**Data to process:**
↓
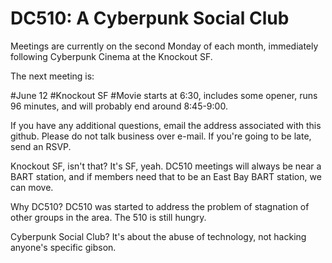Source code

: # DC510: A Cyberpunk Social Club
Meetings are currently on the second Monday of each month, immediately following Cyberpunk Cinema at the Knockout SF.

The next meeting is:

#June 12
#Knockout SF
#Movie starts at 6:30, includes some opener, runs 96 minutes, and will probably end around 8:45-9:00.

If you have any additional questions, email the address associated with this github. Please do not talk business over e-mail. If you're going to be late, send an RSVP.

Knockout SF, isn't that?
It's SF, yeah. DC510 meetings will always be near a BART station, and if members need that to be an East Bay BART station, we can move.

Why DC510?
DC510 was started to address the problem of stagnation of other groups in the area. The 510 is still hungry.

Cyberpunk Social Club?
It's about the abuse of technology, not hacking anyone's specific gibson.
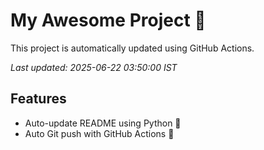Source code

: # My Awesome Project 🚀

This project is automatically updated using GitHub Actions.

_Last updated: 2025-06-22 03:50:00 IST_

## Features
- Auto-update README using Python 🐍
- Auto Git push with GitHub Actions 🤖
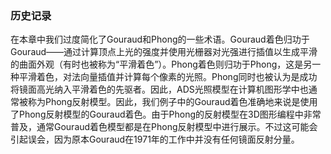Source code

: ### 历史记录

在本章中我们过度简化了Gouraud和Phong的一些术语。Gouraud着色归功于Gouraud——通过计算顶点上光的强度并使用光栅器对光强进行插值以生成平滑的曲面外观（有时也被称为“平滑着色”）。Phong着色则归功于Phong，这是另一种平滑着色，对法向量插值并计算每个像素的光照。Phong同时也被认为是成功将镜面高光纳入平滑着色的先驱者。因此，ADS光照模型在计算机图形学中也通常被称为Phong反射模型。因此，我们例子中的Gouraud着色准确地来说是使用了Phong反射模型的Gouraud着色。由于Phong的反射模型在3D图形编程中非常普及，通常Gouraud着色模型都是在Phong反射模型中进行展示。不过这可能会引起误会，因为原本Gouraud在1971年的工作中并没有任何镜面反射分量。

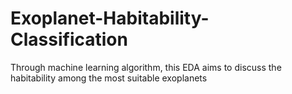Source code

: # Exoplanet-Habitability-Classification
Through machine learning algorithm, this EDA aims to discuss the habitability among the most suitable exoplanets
↑
Go through all the entries above and swap every "DC510" for "DC415", keeping everything else the same. Give back only the source text, without the pictures.

Source code

: # DC415: A Cyberpunk Social Club
Meetings are currently on the second Monday of each month, immediately following Cyberpunk Cinema at the Knockout SF.

The next meeting is:

#June 12
#Knockout SF
#Movie starts at 6:30, includes some opener, runs 96 minutes, and will probably end around 8:45-9:00.

If you have any additional questions, email the address associated with this github. Please do not talk business over e-mail. If you're going to be late, send an RSVP.

Knockout SF, isn't that?
It's SF, yeah. DC415 meetings will always be near a BART station, and if members need that to be an East Bay BART station, we can move.

Why DC415?
DC415 was started to address the problem of stagnation of other groups in the area. The 510 is still hungry.

Cyberpunk Social Club?
It's about the abuse of technology, not hacking anyone's specific gibson.
Source code

: # My Awesome Project 🚀

This project is automatically updated using GitHub Actions.

_Last updated: 2025-06-22 03:50:00 IST_

## Features
- Auto-update README using Python 🐍
- Auto Git push with GitHub Actions 🤖
Source code

: ### 历史记录

在本章中我们过度简化了Gouraud和Phong的一些术语。Gouraud着色归功于Gouraud——通过计算顶点上光的强度并使用光栅器对光强进行插值以生成平滑的曲面外观（有时也被称为“平滑着色”）。Phong着色则归功于Phong，这是另一种平滑着色，对法向量插值并计算每个像素的光照。Phong同时也被认为是成功将镜面高光纳入平滑着色的先驱者。因此，ADS光照模型在计算机图形学中也通常被称为Phong反射模型。因此，我们例子中的Gouraud着色准确地来说是使用了Phong反射模型的Gouraud着色。由于Phong的反射模型在3D图形编程中非常普及，通常Gouraud着色模型都是在Phong反射模型中进行展示。不过这可能会引起误会，因为原本Gouraud在1971年的工作中并没有任何镜面反射分量。

Source code

: # Exoplanet-Habitability-Classification
Through machine learning algorithm, this EDA aims to discuss the habitability among the most suitable exoplanets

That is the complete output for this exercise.